-- WHAT THE TASK REQUIRES --
Copy the lines of the rows starting at the line containing "### Types information's" and ending at the line containing "to represent string", changing "represent" to "denote" and leaving everything else unchanged.

-- RECORD SET --

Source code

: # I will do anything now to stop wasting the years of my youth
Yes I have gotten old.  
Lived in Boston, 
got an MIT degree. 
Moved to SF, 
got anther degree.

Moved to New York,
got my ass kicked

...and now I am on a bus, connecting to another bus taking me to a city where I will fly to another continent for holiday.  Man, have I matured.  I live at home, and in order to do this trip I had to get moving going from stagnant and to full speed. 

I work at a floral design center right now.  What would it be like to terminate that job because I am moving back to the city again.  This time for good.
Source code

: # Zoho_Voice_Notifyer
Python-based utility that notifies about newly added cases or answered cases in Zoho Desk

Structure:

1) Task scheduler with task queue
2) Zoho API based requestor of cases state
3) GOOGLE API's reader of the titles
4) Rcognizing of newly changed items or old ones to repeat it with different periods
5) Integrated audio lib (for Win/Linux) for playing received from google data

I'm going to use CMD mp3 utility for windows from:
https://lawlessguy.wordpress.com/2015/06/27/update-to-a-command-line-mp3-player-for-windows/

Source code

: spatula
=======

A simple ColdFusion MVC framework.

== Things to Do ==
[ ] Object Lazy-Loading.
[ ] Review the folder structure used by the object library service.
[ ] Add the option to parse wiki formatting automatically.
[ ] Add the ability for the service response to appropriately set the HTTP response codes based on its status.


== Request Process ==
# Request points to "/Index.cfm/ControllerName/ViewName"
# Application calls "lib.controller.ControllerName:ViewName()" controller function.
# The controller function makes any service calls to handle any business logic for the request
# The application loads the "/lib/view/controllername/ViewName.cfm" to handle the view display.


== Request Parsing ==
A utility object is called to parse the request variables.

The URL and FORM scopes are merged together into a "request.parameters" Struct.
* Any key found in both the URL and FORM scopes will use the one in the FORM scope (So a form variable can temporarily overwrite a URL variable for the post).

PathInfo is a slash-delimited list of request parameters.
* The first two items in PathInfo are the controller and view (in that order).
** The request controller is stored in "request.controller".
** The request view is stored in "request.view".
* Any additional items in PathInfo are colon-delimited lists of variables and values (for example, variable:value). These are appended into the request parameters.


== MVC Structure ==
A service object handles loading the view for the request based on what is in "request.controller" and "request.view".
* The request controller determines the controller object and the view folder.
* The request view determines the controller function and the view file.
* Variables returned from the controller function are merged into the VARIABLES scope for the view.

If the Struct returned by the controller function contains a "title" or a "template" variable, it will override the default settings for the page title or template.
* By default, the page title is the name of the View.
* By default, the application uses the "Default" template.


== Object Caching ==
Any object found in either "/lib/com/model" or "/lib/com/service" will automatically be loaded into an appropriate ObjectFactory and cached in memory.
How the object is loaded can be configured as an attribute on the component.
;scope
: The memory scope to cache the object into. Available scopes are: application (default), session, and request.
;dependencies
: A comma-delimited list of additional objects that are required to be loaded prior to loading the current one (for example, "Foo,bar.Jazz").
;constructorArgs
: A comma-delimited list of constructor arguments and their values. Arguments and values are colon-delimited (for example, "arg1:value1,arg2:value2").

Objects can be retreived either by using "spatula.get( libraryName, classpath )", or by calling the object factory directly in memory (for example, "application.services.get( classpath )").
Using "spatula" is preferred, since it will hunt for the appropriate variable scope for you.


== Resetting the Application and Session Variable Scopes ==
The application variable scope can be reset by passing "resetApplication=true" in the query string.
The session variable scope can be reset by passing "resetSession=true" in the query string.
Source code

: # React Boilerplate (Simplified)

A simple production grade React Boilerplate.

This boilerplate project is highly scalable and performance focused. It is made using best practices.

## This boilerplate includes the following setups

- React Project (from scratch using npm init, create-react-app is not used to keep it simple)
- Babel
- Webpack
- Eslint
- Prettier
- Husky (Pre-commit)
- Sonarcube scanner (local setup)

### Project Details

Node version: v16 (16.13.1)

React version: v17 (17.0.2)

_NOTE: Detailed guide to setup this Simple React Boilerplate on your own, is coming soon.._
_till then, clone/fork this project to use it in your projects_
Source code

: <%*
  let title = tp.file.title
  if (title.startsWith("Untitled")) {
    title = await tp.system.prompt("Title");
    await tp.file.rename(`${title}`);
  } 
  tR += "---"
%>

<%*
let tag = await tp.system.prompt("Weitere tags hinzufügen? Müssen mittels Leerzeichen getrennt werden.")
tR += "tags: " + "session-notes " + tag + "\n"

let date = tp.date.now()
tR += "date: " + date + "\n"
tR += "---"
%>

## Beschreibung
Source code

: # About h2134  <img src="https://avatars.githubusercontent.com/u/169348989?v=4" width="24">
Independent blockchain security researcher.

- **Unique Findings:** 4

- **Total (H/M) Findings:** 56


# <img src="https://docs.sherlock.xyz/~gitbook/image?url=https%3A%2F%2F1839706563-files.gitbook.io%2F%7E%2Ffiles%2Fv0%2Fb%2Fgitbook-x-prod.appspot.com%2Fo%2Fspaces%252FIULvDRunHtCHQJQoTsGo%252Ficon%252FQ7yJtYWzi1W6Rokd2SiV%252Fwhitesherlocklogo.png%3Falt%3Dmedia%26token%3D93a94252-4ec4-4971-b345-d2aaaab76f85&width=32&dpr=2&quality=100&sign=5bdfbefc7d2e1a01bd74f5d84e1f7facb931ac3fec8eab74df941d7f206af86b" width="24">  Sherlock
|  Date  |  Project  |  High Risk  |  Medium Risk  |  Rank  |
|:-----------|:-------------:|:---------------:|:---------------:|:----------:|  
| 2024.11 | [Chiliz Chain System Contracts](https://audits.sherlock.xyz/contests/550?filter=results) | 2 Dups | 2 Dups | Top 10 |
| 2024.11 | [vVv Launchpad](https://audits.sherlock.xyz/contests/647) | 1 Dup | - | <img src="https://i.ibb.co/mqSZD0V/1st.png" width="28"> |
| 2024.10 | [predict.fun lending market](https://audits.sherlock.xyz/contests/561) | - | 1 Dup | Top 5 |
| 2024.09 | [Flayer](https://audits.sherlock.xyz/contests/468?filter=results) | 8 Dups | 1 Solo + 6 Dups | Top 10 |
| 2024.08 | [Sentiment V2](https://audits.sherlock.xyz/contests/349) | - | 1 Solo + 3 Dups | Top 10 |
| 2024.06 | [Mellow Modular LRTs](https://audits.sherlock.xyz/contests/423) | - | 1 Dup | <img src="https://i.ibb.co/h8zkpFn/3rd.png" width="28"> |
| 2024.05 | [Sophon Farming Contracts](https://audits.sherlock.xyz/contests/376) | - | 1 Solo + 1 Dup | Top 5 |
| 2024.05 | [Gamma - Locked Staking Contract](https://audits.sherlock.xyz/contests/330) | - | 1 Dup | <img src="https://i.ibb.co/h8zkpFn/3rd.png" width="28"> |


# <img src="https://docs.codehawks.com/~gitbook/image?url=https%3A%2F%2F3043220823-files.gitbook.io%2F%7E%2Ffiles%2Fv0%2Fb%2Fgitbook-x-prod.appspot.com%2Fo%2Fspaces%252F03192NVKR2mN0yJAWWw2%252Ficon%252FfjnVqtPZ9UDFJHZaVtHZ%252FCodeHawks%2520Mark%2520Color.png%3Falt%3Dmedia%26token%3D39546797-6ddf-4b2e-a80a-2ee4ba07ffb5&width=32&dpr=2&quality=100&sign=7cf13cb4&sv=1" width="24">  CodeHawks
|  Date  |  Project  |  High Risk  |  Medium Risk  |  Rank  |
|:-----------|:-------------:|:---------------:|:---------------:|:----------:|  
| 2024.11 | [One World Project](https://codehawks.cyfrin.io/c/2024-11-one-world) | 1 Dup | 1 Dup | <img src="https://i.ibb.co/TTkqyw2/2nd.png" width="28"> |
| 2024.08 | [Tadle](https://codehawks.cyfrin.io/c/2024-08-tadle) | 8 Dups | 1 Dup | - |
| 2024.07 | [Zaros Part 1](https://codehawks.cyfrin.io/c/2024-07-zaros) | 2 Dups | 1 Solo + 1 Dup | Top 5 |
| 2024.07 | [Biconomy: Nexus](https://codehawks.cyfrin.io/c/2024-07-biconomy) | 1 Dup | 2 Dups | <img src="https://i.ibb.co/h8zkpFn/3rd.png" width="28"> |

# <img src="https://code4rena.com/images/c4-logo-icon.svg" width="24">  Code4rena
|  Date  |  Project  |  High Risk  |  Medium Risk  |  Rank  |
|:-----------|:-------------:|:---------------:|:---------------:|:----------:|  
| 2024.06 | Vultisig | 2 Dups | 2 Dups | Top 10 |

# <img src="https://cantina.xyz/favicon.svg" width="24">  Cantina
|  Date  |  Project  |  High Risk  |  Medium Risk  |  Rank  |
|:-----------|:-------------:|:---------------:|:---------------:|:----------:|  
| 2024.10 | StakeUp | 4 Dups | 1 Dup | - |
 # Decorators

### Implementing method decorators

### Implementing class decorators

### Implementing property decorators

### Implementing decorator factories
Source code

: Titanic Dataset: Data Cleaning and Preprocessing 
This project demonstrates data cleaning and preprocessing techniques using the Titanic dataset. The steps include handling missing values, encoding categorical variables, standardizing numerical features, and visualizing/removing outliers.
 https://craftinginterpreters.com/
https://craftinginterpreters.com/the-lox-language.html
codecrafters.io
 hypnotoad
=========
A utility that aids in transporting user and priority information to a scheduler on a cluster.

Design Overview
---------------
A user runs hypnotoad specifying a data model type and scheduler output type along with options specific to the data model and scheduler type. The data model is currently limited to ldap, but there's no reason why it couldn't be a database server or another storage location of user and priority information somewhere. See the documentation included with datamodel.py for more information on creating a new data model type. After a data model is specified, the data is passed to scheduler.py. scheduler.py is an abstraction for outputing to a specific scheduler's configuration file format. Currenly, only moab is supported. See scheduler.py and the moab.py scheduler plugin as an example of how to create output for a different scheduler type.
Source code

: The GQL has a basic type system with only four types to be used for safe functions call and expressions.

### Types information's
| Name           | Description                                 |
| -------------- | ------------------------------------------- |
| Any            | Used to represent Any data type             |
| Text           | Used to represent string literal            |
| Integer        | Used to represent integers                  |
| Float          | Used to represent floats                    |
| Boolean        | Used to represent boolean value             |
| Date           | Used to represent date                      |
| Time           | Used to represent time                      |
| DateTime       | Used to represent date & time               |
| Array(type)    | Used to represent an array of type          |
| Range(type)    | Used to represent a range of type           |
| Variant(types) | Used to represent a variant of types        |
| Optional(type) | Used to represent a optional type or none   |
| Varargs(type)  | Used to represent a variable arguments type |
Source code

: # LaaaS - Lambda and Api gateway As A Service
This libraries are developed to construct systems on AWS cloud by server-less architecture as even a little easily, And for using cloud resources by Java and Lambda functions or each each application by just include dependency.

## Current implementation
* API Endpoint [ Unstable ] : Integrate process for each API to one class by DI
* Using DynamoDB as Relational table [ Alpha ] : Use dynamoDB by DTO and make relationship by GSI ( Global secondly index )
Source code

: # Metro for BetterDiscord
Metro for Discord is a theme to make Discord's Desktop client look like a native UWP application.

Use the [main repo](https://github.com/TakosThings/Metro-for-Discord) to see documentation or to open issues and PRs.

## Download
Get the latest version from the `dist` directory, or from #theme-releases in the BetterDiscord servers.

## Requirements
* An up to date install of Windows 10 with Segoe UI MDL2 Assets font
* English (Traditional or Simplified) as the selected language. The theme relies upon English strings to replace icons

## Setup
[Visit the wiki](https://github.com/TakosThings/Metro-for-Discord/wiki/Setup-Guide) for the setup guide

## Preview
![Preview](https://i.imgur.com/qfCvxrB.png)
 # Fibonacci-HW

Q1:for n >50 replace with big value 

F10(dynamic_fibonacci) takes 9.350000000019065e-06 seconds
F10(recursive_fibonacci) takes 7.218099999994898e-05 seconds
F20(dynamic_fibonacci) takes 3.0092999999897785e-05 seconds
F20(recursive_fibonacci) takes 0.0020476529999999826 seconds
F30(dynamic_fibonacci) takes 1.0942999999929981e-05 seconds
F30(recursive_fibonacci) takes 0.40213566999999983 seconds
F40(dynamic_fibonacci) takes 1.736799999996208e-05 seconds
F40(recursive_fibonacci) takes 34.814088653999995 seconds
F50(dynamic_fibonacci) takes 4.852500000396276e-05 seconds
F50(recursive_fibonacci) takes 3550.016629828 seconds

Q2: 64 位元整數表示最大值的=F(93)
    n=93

-- RESPONSE BELOW --
### Types information's
| Name           | Description                                 |
| -------------- | ------------------------------------------- |
| Any            | Used to denote Any data type             |
| Text           | Used to denote string literal            |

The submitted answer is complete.